Of 23,445 patients identified in Medical Information Mart for Intensive Care III, 9% ( = 2,172) developed hypernatremia during their ICU stay. In electronic ICU, 88,160 patients were identified and 7% ( = 5,790) developed hypernatremia. In both cohorts, patients with hypernatremia had a higher mortality (Medical Information Mart for Intensive Care III: 20% vs 42%; < 0.01 and electronic ICU: 6% vs 22%; < 0.01), with hypernatremia increasing the risk of in-hospital mortality (Medical Information Mart for Intensive Care III: odds ratio, 1.15; 95% CI, 1.13-1.17 and electronic ICU: odds ratio, 1.11; 95% CI, 1.10-1.12) and over time using a Cox regression. Rapid sodium correction rate (> 0.5 mmol/L/hr) was associated with an increased in-hospital mortality in both cohorts (Medical Information Mart for Intensive Care III: odds ratio, 1.08; 95% CI, 1.03-1.13 and electronic ICU: odds ratio, 1.10; 95% CI, 1.06-1.13). In the electronic ICU cohort, rapid correction rates were associated with a significant difference in in-hospital mortality, but there was no statistically significant association in the Medical Information Mart for Intensive Care III cohort.
ICU-acquired hypernatremia is associated with increased in-hospital mortality. Furthermore, a rapid sodium correction rates may be harmful. This suggests it is important to both prevent ICU-acquired hypernatremia and to avoid rapid correction rates if a patient becomes hypernatremic.
描述重症监护病房获得性高钠血症与院内死亡率之间的关系,并研究最佳的高钠血症纠正率。
设计、地点、参与者和测量方法:观察性研究,包括两个独立的重症监护病房队列。我们使用重症监护医学信息集市III版1.4数据库,该数据库包含2001年至2012年在波士顿贝斯以色列女执事医疗中心收治的所有重症监护病房患者(n = 46,476)。电子重症监护病房2.0数据库包含2014年至2015年在美国208家不同医院收治的所有重症监护病房患者(n = 200,859)。我们纳入了所有入住重症监护病房的成年患者,这些患者在重症监护病房住院期间有两个连续的钠样本在正常范围内(135 - 145 mmol/L),且没有两个连续的低钠血症样本(< 135 mmol/L)。

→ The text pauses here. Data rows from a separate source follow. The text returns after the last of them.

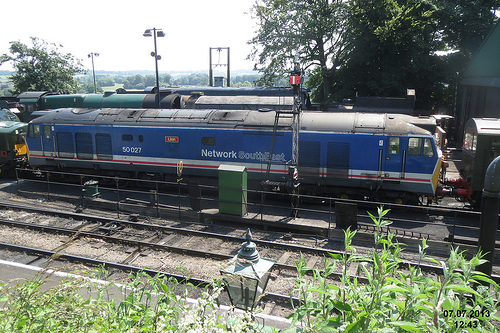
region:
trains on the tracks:
[13, 85, 466, 220]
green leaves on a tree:
[306, 232, 478, 325]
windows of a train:
[52, 127, 111, 164]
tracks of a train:
[11, 182, 210, 292]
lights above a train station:
[141, 23, 173, 85]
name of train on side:
[196, 139, 297, 172]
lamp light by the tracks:
[216, 231, 271, 316]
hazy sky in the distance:
[45, 5, 127, 47]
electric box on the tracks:
[211, 157, 252, 235]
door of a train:
[374, 130, 405, 187]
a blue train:
[17, 103, 437, 199]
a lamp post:
[224, 244, 267, 310]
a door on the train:
[381, 135, 403, 172]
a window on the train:
[31, 123, 48, 134]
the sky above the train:
[31, 1, 241, 60]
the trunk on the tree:
[314, 35, 331, 100]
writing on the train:
[199, 146, 293, 162]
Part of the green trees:
[38, 311, 91, 323]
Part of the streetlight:
[143, 29, 150, 35]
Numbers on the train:
[118, 142, 143, 157]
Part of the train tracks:
[21, 247, 41, 254]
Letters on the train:
[198, 145, 240, 159]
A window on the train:
[91, 131, 116, 163]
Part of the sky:
[97, 31, 127, 46]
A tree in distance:
[121, 73, 146, 90]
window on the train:
[57, 131, 75, 161]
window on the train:
[75, 132, 92, 159]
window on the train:
[92, 133, 114, 161]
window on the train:
[297, 141, 319, 181]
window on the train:
[389, 137, 397, 159]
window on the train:
[405, 132, 420, 157]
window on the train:
[407, 135, 424, 160]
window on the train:
[425, 137, 434, 157]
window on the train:
[30, 123, 42, 137]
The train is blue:
[10, 85, 467, 270]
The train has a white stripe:
[15, 93, 469, 220]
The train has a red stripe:
[13, 84, 456, 248]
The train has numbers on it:
[22, 88, 470, 223]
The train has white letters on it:
[17, 86, 442, 234]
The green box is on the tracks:
[180, 151, 303, 250]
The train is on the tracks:
[6, 70, 451, 240]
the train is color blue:
[17, 92, 450, 212]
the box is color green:
[208, 156, 258, 224]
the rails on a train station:
[13, 166, 491, 310]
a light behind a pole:
[138, 23, 176, 105]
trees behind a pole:
[242, 1, 493, 138]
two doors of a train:
[290, 134, 355, 196]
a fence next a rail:
[21, 168, 223, 245]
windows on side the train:
[114, 128, 224, 148]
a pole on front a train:
[286, 55, 311, 220]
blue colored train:
[22, 103, 454, 208]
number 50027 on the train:
[121, 143, 145, 154]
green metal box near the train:
[213, 158, 255, 221]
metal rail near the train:
[11, 165, 495, 247]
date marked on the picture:
[443, 300, 493, 329]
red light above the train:
[287, 66, 302, 91]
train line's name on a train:
[199, 146, 288, 166]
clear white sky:
[1, 12, 264, 78]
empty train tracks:
[0, 196, 496, 326]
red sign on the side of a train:
[160, 131, 183, 146]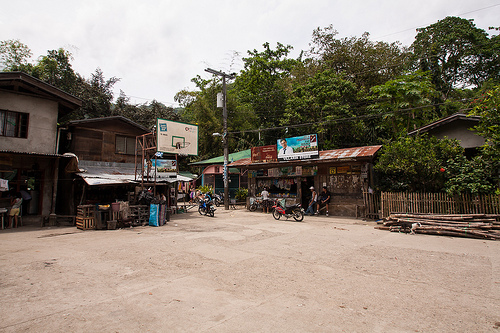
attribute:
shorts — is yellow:
[9, 204, 21, 218]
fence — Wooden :
[376, 188, 498, 235]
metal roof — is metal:
[335, 140, 360, 156]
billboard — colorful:
[277, 135, 316, 157]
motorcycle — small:
[189, 191, 227, 215]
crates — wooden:
[67, 195, 107, 227]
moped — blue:
[193, 190, 218, 221]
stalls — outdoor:
[2, 76, 497, 247]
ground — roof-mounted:
[368, 65, 392, 105]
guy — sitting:
[313, 184, 331, 219]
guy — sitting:
[305, 183, 319, 218]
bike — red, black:
[195, 194, 215, 218]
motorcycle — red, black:
[270, 194, 305, 220]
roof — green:
[297, 117, 387, 159]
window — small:
[0, 109, 28, 138]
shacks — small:
[230, 155, 357, 225]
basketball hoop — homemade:
[172, 137, 192, 154]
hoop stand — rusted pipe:
[132, 135, 159, 225]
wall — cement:
[333, 173, 357, 198]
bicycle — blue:
[198, 201, 216, 214]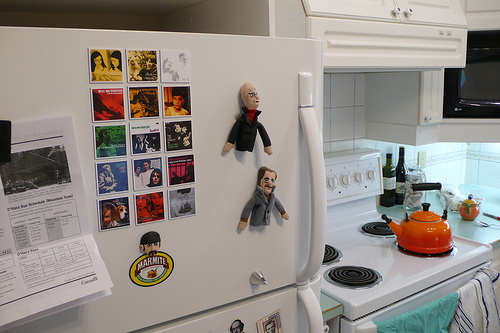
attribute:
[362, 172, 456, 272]
teakettle — orange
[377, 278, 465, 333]
towels — green, striped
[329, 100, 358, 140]
tile — white, square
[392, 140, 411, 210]
bottle — black, wine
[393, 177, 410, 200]
label — white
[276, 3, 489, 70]
cabinet — kitchen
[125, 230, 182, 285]
magnet — refrigerator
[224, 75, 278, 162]
magnet — frig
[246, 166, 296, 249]
magnet — frig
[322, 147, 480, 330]
stove — white, electric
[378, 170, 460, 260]
kettle — tea, orange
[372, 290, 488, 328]
towel — part of, blue, tea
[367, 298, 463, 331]
towel — tea, part of, striped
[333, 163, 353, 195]
knob — control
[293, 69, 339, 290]
handle — freezer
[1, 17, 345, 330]
frig — white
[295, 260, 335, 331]
handle — part of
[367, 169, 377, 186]
knob — control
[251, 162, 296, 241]
magnet — refrigerator, person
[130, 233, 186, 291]
magnet — cartoon, refridgerator, member of beatles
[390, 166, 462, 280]
teapot — orange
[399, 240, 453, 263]
burner — stove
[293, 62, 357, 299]
handle — white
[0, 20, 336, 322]
door — freezer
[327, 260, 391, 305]
burner — black, metal, stovetop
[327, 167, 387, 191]
nobs — white, stove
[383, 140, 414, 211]
bottles — oil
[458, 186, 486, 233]
bowl — small, orange, ceramic, sugar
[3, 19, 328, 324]
refrigerator — white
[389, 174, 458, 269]
kettle — orange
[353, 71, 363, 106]
tile — white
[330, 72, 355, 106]
tile — white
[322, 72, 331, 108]
tile — white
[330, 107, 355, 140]
tile — white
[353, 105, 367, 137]
tile — white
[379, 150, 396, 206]
bottle — green, glass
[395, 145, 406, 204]
bottle — green, glass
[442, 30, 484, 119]
microwave oven — black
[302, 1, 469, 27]
kitchen cabinet — white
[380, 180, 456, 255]
tea kettle — orange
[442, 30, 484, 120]
microwave — black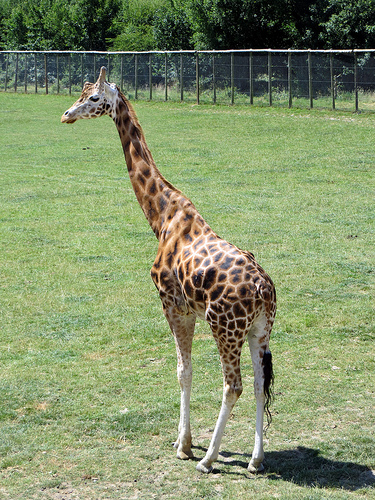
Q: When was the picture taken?
A: Daytime.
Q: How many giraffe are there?
A: One.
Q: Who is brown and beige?
A: A giraffe.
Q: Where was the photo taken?
A: On a grassy field.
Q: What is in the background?
A: Trees.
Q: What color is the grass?
A: Green.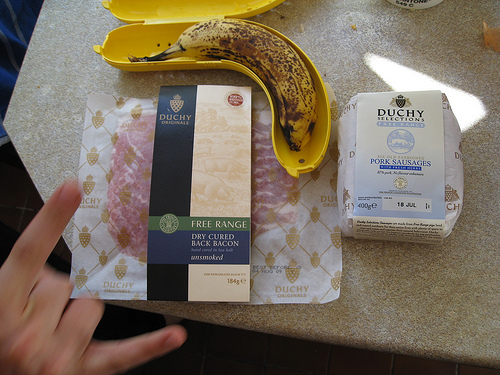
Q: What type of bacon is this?
A: Free range, dry cured.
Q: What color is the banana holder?
A: Yellow.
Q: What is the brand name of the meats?
A: Duchy.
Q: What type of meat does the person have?
A: Bacon and pork sausages.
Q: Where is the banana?
A: In banana holder.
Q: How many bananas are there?
A: 1.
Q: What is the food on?
A: Table.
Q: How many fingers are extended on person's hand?
A: 2.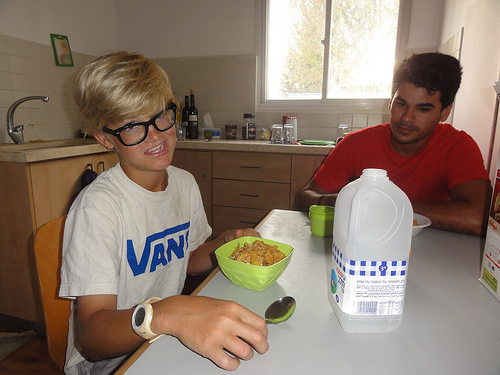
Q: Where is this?
A: This is at the kitchen.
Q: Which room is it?
A: It is a kitchen.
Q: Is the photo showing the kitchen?
A: Yes, it is showing the kitchen.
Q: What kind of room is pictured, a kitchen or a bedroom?
A: It is a kitchen.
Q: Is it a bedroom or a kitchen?
A: It is a kitchen.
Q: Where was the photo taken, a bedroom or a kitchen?
A: It was taken at a kitchen.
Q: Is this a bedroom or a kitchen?
A: It is a kitchen.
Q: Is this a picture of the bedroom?
A: No, the picture is showing the kitchen.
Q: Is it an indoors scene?
A: Yes, it is indoors.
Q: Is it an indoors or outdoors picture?
A: It is indoors.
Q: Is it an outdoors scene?
A: No, it is indoors.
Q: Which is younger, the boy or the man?
A: The boy is younger than the man.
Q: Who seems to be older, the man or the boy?
A: The man is older than the boy.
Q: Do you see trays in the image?
A: No, there are no trays.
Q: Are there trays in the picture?
A: No, there are no trays.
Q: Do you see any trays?
A: No, there are no trays.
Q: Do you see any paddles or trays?
A: No, there are no trays or paddles.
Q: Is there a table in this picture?
A: Yes, there is a table.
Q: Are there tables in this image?
A: Yes, there is a table.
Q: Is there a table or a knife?
A: Yes, there is a table.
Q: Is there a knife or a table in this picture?
A: Yes, there is a table.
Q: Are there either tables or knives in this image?
A: Yes, there is a table.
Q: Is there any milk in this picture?
A: Yes, there is milk.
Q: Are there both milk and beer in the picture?
A: No, there is milk but no beer.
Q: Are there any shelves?
A: No, there are no shelves.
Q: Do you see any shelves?
A: No, there are no shelves.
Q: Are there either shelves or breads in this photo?
A: No, there are no shelves or breads.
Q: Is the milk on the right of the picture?
A: Yes, the milk is on the right of the image.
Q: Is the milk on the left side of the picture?
A: No, the milk is on the right of the image.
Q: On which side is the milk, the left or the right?
A: The milk is on the right of the image.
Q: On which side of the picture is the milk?
A: The milk is on the right of the image.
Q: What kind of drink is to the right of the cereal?
A: The drink is milk.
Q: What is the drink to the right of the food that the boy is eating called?
A: The drink is milk.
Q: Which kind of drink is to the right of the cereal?
A: The drink is milk.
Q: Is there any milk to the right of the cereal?
A: Yes, there is milk to the right of the cereal.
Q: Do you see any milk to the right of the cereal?
A: Yes, there is milk to the right of the cereal.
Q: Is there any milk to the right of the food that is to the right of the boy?
A: Yes, there is milk to the right of the cereal.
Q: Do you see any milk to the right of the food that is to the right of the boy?
A: Yes, there is milk to the right of the cereal.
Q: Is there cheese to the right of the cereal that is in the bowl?
A: No, there is milk to the right of the cereal.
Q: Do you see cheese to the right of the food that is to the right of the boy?
A: No, there is milk to the right of the cereal.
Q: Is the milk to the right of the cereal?
A: Yes, the milk is to the right of the cereal.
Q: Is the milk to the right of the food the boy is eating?
A: Yes, the milk is to the right of the cereal.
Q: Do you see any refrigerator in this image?
A: No, there are no refrigerators.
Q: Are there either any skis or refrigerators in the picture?
A: No, there are no refrigerators or skis.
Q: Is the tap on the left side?
A: Yes, the tap is on the left of the image.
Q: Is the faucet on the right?
A: No, the faucet is on the left of the image.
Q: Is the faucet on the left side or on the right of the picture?
A: The faucet is on the left of the image.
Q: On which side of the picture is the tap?
A: The tap is on the left of the image.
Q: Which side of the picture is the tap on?
A: The tap is on the left of the image.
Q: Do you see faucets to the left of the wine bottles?
A: Yes, there is a faucet to the left of the wine bottles.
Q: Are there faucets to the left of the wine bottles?
A: Yes, there is a faucet to the left of the wine bottles.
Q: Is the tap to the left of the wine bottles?
A: Yes, the tap is to the left of the wine bottles.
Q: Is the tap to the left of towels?
A: No, the tap is to the left of the wine bottles.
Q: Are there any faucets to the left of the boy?
A: Yes, there is a faucet to the left of the boy.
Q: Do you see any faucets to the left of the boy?
A: Yes, there is a faucet to the left of the boy.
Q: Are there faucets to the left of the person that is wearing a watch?
A: Yes, there is a faucet to the left of the boy.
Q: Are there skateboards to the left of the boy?
A: No, there is a faucet to the left of the boy.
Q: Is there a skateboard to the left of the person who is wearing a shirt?
A: No, there is a faucet to the left of the boy.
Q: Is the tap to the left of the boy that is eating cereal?
A: Yes, the tap is to the left of the boy.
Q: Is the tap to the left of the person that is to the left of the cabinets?
A: Yes, the tap is to the left of the boy.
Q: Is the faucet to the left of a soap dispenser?
A: No, the faucet is to the left of the boy.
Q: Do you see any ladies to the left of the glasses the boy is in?
A: No, there is a faucet to the left of the glasses.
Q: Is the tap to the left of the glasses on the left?
A: Yes, the tap is to the left of the glasses.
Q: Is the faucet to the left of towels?
A: No, the faucet is to the left of the glasses.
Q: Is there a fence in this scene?
A: No, there are no fences.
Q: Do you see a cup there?
A: Yes, there is a cup.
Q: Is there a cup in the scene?
A: Yes, there is a cup.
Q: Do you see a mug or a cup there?
A: Yes, there is a cup.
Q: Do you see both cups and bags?
A: No, there is a cup but no bags.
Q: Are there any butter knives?
A: No, there are no butter knives.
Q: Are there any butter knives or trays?
A: No, there are no butter knives or trays.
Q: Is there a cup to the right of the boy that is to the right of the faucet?
A: Yes, there is a cup to the right of the boy.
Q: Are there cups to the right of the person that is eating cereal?
A: Yes, there is a cup to the right of the boy.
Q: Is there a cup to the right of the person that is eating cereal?
A: Yes, there is a cup to the right of the boy.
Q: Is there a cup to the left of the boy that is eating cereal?
A: No, the cup is to the right of the boy.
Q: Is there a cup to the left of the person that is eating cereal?
A: No, the cup is to the right of the boy.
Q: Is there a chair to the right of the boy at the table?
A: No, there is a cup to the right of the boy.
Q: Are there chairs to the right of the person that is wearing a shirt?
A: No, there is a cup to the right of the boy.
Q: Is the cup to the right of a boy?
A: Yes, the cup is to the right of a boy.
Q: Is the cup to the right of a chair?
A: No, the cup is to the right of a boy.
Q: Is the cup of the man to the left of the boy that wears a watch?
A: No, the cup is to the right of the boy.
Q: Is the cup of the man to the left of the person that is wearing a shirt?
A: No, the cup is to the right of the boy.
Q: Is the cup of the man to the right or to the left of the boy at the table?
A: The cup is to the right of the boy.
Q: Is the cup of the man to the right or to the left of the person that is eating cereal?
A: The cup is to the right of the boy.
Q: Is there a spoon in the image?
A: Yes, there is a spoon.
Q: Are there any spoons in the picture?
A: Yes, there is a spoon.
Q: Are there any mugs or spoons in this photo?
A: Yes, there is a spoon.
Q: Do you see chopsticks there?
A: No, there are no chopsticks.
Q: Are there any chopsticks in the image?
A: No, there are no chopsticks.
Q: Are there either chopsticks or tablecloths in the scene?
A: No, there are no chopsticks or tablecloths.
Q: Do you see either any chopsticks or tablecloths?
A: No, there are no chopsticks or tablecloths.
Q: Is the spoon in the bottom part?
A: Yes, the spoon is in the bottom of the image.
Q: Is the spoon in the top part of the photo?
A: No, the spoon is in the bottom of the image.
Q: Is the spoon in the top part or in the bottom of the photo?
A: The spoon is in the bottom of the image.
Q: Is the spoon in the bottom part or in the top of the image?
A: The spoon is in the bottom of the image.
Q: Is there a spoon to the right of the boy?
A: Yes, there is a spoon to the right of the boy.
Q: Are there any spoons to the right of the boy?
A: Yes, there is a spoon to the right of the boy.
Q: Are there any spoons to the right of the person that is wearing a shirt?
A: Yes, there is a spoon to the right of the boy.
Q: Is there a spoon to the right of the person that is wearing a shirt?
A: Yes, there is a spoon to the right of the boy.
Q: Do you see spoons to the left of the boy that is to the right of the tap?
A: No, the spoon is to the right of the boy.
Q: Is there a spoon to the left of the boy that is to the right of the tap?
A: No, the spoon is to the right of the boy.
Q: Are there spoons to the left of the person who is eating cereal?
A: No, the spoon is to the right of the boy.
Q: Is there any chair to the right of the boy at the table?
A: No, there is a spoon to the right of the boy.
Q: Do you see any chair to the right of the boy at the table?
A: No, there is a spoon to the right of the boy.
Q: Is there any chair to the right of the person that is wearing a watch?
A: No, there is a spoon to the right of the boy.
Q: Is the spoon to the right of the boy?
A: Yes, the spoon is to the right of the boy.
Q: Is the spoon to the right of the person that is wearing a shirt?
A: Yes, the spoon is to the right of the boy.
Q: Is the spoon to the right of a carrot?
A: No, the spoon is to the right of the boy.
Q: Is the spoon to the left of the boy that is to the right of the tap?
A: No, the spoon is to the right of the boy.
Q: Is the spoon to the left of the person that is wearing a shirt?
A: No, the spoon is to the right of the boy.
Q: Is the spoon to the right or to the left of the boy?
A: The spoon is to the right of the boy.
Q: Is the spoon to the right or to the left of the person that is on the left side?
A: The spoon is to the right of the boy.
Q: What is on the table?
A: The spoon is on the table.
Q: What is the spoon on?
A: The spoon is on the table.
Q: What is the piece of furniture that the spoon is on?
A: The piece of furniture is a table.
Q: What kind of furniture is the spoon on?
A: The spoon is on the table.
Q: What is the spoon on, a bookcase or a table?
A: The spoon is on a table.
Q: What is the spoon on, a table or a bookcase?
A: The spoon is on a table.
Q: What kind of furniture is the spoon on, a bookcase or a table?
A: The spoon is on a table.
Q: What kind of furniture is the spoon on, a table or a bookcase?
A: The spoon is on a table.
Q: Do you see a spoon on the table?
A: Yes, there is a spoon on the table.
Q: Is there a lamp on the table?
A: No, there is a spoon on the table.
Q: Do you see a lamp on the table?
A: No, there is a spoon on the table.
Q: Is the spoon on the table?
A: Yes, the spoon is on the table.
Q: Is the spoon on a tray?
A: No, the spoon is on the table.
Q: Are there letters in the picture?
A: Yes, there are letters.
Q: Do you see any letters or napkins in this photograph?
A: Yes, there are letters.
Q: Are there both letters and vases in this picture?
A: No, there are letters but no vases.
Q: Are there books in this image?
A: No, there are no books.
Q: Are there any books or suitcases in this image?
A: No, there are no books or suitcases.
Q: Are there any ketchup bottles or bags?
A: No, there are no bags or ketchup bottles.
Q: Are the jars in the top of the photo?
A: Yes, the jars are in the top of the image.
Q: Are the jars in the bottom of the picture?
A: No, the jars are in the top of the image.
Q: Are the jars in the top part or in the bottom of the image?
A: The jars are in the top of the image.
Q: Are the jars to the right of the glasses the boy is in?
A: Yes, the jars are to the right of the glasses.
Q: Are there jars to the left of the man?
A: Yes, there are jars to the left of the man.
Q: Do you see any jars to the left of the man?
A: Yes, there are jars to the left of the man.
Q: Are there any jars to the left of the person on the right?
A: Yes, there are jars to the left of the man.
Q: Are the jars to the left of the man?
A: Yes, the jars are to the left of the man.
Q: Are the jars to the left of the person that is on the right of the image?
A: Yes, the jars are to the left of the man.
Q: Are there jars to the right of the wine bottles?
A: Yes, there are jars to the right of the wine bottles.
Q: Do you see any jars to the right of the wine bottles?
A: Yes, there are jars to the right of the wine bottles.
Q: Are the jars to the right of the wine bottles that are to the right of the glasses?
A: Yes, the jars are to the right of the wine bottles.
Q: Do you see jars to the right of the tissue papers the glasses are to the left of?
A: Yes, there are jars to the right of the tissue papers.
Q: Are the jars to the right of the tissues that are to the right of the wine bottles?
A: Yes, the jars are to the right of the tissues.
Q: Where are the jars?
A: The jars are in the kitchen.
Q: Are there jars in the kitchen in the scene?
A: Yes, there are jars in the kitchen.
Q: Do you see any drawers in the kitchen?
A: No, there are jars in the kitchen.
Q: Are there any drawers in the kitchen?
A: No, there are jars in the kitchen.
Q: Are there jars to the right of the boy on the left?
A: Yes, there are jars to the right of the boy.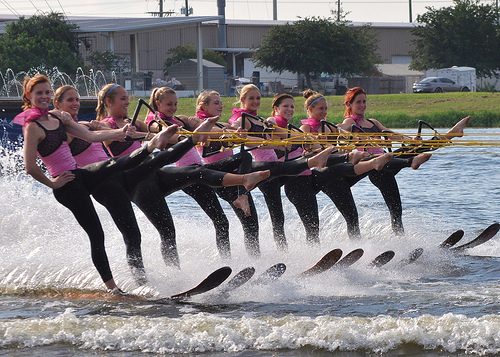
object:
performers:
[294, 80, 435, 246]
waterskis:
[205, 257, 265, 311]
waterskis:
[244, 251, 293, 293]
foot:
[444, 112, 475, 143]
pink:
[89, 146, 107, 158]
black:
[112, 191, 133, 218]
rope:
[157, 120, 499, 155]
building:
[0, 5, 498, 98]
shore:
[0, 86, 499, 136]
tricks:
[0, 43, 498, 308]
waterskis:
[157, 259, 235, 307]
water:
[0, 174, 497, 357]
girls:
[49, 78, 222, 287]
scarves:
[10, 106, 54, 127]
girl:
[6, 69, 183, 299]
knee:
[180, 159, 213, 183]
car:
[401, 72, 473, 97]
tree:
[250, 8, 391, 97]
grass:
[124, 89, 500, 128]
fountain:
[0, 54, 123, 99]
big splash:
[0, 166, 498, 307]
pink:
[53, 150, 79, 171]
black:
[63, 186, 85, 207]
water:
[2, 55, 126, 99]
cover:
[0, 13, 219, 39]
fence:
[338, 71, 431, 97]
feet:
[143, 118, 182, 154]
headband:
[307, 95, 326, 112]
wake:
[0, 300, 500, 349]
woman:
[333, 84, 474, 240]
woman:
[227, 81, 390, 254]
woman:
[96, 80, 272, 271]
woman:
[263, 92, 393, 245]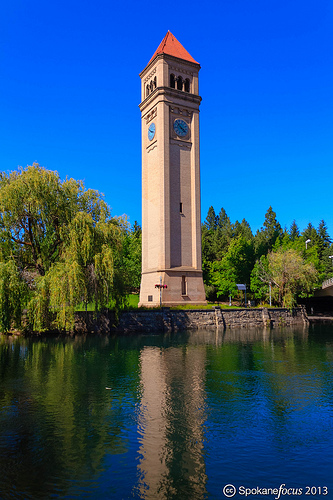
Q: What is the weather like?
A: Clear blue skies.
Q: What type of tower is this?
A: A clock tower.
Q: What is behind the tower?
A: Trees.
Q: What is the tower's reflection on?
A: A body of water.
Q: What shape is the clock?
A: Circle.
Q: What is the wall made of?
A: Stone.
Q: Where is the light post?
A: Amongst the trees on the right side.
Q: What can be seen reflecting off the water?
A: The tower and the trees.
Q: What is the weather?
A: Sunny.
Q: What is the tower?
A: Clock.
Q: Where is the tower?
A: River.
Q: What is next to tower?
A: Trees.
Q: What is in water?
A: Reflection.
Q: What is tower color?
A: Tan.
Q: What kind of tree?
A: Weeping willow.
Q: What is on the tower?
A: A clock.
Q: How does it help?
A: People can tell time.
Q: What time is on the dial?
A: 4:50 PM.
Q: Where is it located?
A: Near a body of water.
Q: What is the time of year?
A: Summer.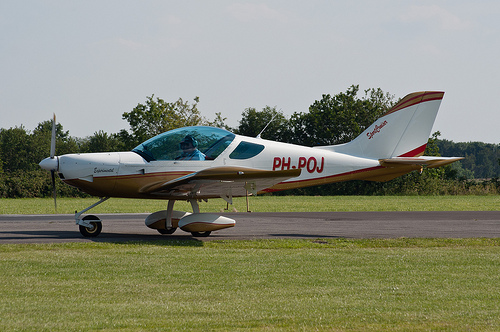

在重症监护医学信息集市III中识别出的23,445例患者中,9%(n = 2,172)在重症监护病房住院期间发生高钠血症。在电子重症监护病房中识别出88,160例患者,7%(n = 5,790)发生高钠血症。在两个队列中,高钠血症患者的死亡率更高(重症监护医学信息集市III:20%对42%;P < 0.01,电子重症监护病房:6%对22%;P < 0.01),高钠血症增加了院内死亡风险(重症监护医学信息集市III:比值比,1.15;95%置信区间,1.13 - 1.17,电子重症监护病房:比值比,1.11;95%置信区间,1.10 - 1.12),并通过Cox回归分析随时间变化的情况。快速钠纠正率(> 0.5 mmol/L/小时)与两个队列的院内死亡率增加相关(重症监护医学信息集市III:比值比,1.08;95%置信区间,1.03 - 1.13,电子重症监护病房:比值比,1.10;95%置信区间,1.06 - 1.13)。在电子重症监护病房队列中,快速纠正率与院内死亡率存在显著差异,但在重症监护医学信息集市III队列中没有统计学上的显著关联。
重症监护病房获得性高钠血症与院内死亡率增加相关。此外,快速的钠纠正率可能有害。这表明预防重症监护病房获得性高钠血症以及如果患者发生高钠血症时避免快速纠正率都很重要。